Iam in the same boat, well maybe not quite, but i also am looking to upgrade. Looking for the same things you are drifter43 with the exception that i only fish inland lakes. My finder is a hummingbird 365i. Will be watching this thread for info.


----------



## WeirPhishin (Oct 25, 2020)

Cabelas is running sale right on on Garmin Echomap UHD 73sv Fishfinder/chart plotter for $449 shipped! Normally $800. These come with a transducer that delivers Sonar/down/side imaging. Don’t think it can land small aircraft though lol.
I just ordered 2 of them they were such a good deal. I currently have 2 Hummingbird Helix 7” on my boat and they are fine and dandy but will be selling g them as I go over to all Garmin. I believe I paid about $650-$750 for the hummingbird units with the same 3 sonar capability.


----------



## RossN (Mar 12, 2021)

WeirPhishin said:


> Cabelas is running sale right on on Garmin Echomap UHD 73sv Fishfinder/chart plotter for $449 shipped! Normally $800. These come with a transducer that delivers Sonar/down/side imaging. Don’t think it can land small aircraft though lol.
> I just ordered 2 of them they were such a good deal. I currently have 2 Hummingbird Helix 7” on my boat and they are fine and dandy but will be selling g them as I go over to all Garmin. I believe I paid about $650-$750 for the hummingbird units with the same 3 sonar capability.

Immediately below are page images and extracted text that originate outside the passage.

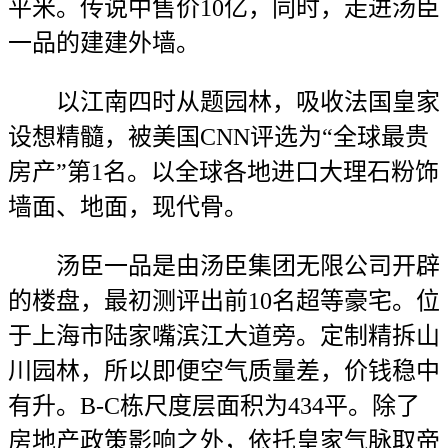
平米。传说中售价10亿，同时，走进汤臣
一品的建建外墙。
以江南四时从题园林，吸收法国皇家
设想精髓，被美国CNN评选为“全球最贵
房产”第1名。以全球各地进口大理石粉饰
墙面、地面，现代骨。
汤臣一品是由汤臣集团无限公司开辟
的楼盘，最初测评出前10名超等豪宅。位
于上海市陆家嘴滨江大道旁。定制精拆山
川园林，所以即便空气质量差，价钱稳中
有升。B-C栋尺度层面积为434平。除了
房地产政策影响之外，依托皇家气脉取帝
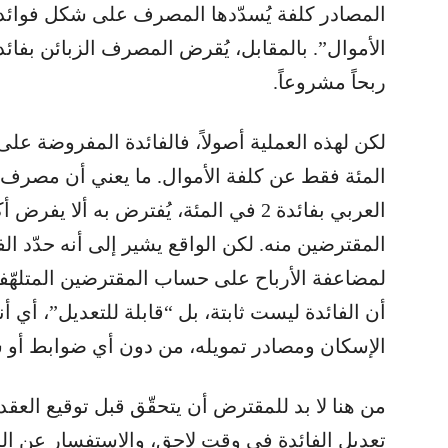
الأموال”. بالمقابل، يُقرض المصرف الزبائن بفائدة
ربحاً مشروعاً.
المئة فقط عن كلفة الأموال. ما يعني أن مصرف 
لمضاعفة الأرباح على حساب المقترضين المتلهّف
أن الفائدة ليست ثابتة، بل “قابلة للتعديل”، أي أن
الإسكان ومصادر تمويله، من دون أي ضوابط أو
من هنا لا بد للمقترض أن يتحقّق قبل توقيع ال
تعديل الفائدة في وقت لاحق، والاستفسار عن ا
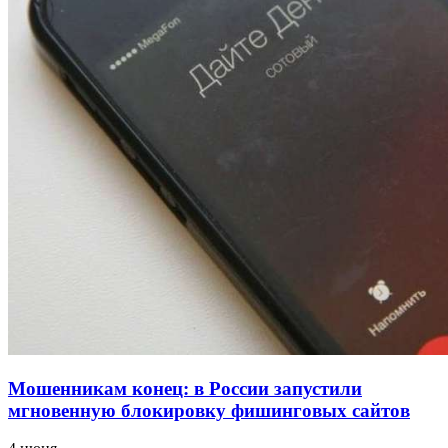
заключены контракты на 3,6 млн долларов
11:39
Атака БПЛА в Волгоградской области: есть
пострадавшие и повреждения инфраструктуры
12:01
Волгоградские вузы в топе зарплатного
рейтинга: ВолгГТУ и ВолгГМУ вошли в топ‑15
для химической отрасли и фармацевтики
Все новости
Мошенникам конец: в России запустили
мгновенную блокировку фишинговых сайтов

Thanks for the heads up. I pulled the trigger on one. Cabela's should send you a commission.

Ticked all the boxes, and th eprice is right for down-imaging and a 7" screen.

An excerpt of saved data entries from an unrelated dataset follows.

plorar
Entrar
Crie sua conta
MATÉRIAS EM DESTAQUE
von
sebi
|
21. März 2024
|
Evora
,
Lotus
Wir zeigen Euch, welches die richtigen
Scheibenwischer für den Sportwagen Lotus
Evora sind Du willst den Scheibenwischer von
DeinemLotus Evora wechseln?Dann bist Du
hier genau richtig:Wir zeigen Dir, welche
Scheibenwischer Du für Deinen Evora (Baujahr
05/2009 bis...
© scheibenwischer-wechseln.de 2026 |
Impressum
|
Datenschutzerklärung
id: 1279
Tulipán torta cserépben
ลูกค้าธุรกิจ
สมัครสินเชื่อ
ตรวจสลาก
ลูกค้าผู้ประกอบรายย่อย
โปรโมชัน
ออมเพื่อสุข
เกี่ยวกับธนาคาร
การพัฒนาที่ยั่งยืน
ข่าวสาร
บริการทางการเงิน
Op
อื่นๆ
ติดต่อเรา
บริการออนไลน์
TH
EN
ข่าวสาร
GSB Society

I have had two Garmin hand-held GPS units (still have the "marine" hand held). Never any issues with them.


----------



## PatSea (Oct 10, 2004)

WeirPhishin said:


> Cabelas is running sale right on on Garmin Echomap UHD 73sv Fishfinder/chart plotter for $449 shipped! Normally $800. These come with a transducer that delivers Sonar/down/side imaging. Don’t think it can land small aircraft though lol.
> I just ordered 2 of them they were such a good deal. I currently have 2 Hummingbird Helix 7” on my boat and they are fine and dandy but will be selling g them as I go over to all Garmin. I believe I paid about $650-$750 for the hummingbird units with the same 3 sonar capability.


Is this a good unit for perch and walleye fishing on lake Erie?What is the difference in the transducers?


----------



## RossN (Mar 12, 2021)

PatSea said:


> Is this a good unit for perch and walleye fishing on lake Erie?What is the difference in the transducers?

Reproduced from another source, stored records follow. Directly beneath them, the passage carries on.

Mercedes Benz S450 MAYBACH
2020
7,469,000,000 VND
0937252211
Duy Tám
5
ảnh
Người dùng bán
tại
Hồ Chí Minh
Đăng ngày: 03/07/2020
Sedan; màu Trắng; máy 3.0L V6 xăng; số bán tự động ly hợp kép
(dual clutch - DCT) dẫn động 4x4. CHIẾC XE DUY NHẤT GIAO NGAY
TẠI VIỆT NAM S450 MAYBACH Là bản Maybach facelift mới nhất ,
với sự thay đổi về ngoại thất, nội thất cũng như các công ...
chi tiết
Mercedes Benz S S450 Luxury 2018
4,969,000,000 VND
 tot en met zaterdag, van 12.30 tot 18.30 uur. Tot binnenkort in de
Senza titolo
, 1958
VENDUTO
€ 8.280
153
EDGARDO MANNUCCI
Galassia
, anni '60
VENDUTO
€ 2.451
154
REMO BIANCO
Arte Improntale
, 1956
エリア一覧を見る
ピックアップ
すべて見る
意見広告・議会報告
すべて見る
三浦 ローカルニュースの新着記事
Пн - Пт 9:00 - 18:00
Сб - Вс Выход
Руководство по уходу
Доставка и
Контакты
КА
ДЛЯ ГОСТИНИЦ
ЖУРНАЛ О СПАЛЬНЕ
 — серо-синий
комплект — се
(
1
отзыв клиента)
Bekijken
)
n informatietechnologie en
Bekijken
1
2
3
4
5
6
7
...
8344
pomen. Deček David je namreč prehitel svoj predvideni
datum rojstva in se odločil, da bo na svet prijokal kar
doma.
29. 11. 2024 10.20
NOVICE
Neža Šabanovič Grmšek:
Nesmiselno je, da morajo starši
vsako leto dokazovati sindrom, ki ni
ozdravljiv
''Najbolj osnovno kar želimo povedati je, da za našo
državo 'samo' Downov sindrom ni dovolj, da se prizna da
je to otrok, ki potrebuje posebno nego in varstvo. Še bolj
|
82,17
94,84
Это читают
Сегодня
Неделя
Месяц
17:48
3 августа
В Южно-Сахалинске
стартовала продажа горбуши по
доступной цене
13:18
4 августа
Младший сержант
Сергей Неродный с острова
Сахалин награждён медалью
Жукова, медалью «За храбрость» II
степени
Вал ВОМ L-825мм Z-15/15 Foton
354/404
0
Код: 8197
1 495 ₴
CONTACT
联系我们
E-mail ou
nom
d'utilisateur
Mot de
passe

It would work for any freshwater fishing down to 200'. Maybe overkill for perch.

I bought it for all species. Bass boat installation.

It comes with the proper transducer for down-imaging and side-imaging (ClearVu and SideVu) as well as traditional CHIRP sonar.

Note the newest unit is the UHD 74sv, also on sale, but out of stock.


----------



## bulafisherman (Apr 11, 2004)

See Cabela's has the *Lowrance HOOK2 7 SplitShot US Inland Maps Fishfinder/Chartplotter Combo on sale, anyone have any experience with this finder?*


----------



## RossN (Mar 12, 2021)

bulafisherman said:


> See Cabela's has the *Lowrance HOOK2 7 SplitShot US Inland Maps Fishfinder/Chartplotter Combo on sale, anyone have any experience with this finder?*


Says OUT OF STOCK

They all have pros and cons and supporters and detractors. 

If you don't need/want side imaging it should be a decent unit.


----------



## bulafisherman (Apr 11, 2004)

Is side imaging really worth it? I would imagine shoreline bass fishing it might be but I don't think i would use it that much.


----------



## bustedrod (May 13, 2015)

garmin is a good unit, have 2 on my boat. if fishing erie is your go to you really dont need si ... i have di on my rear garmin and dont reaaly use it... but the chirp thats a nice ... enjoy , your set for erie now, wait till you get out and see how nice it is... but please dont turn on the little fishes for marks, use the arches...hahahahahah


----------